No son vacaciones
Así comienza la novela
de esta joven escritora y editora, en la que los climas van marcando el pulso
de una historia “de amor, de locura y de muerte”, parafraseando a Horacio
Quiroga, quien hizo de la naturaleza salvaje su principal personaje. Un
personaje que, en esta novela, es de una belleza abrumadora y que, por el
contrario, invade los espacios, reflejándose en un juego de luces y contraluces
que no hace más que mostrar la artificialidad propia de un escenario de película,
y que la deja afuera, sin poder llegar a convertirlo en un espacio propio.

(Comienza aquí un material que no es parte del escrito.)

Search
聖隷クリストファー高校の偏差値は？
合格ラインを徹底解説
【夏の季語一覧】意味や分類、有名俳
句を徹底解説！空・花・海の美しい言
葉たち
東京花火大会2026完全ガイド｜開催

Y son las luces y las formas el modo que la
protagonista elige para acercase a la materia narrativa, cuya curiosidad desbocada
por las vidas ajenas la lleva a inventarse retazos de la propia, y con el que va
a describir a los personajes a partir de aquellos detalles que los hacen
únicos. Como el de la madre de su novio, cuyos rasgos faciales la asemejan a
una gorgona; el de Juan, que en su forma de caminar revela toda la potencia
animal que la ciudad había refrenado o el de Richard, el maduro vecino cuyos
rasgos contradictorios le provocan una inexplicable atracción.
Una leyenda autóctona
de sacrificio por amor, la de la flor de amancay, será el leitmotiv que se
repetirá a lo largo del relato y que aparecerá en la forma que asume el amor
entre Catalina y Juan, cuando ella descubra cuánto de misterio se esconde en su
pasado, y que se replica en las flores ensangrentadas que el vecino encuentra.
Con un muy buen manejo
del tempo narrativo, una ajustada dosificación de los detalles y de la elaboración
de climas, construye un relato acerca del amor como una presencia fantasmal que
une y separa, y que la lleva a constatar lo que todas las familias -las felices
y las que no- comparten: que pertenecer a una familia “es comportarse como si
tuvieras un secreto que pudiera arruinarlos a todos.” Nada menos.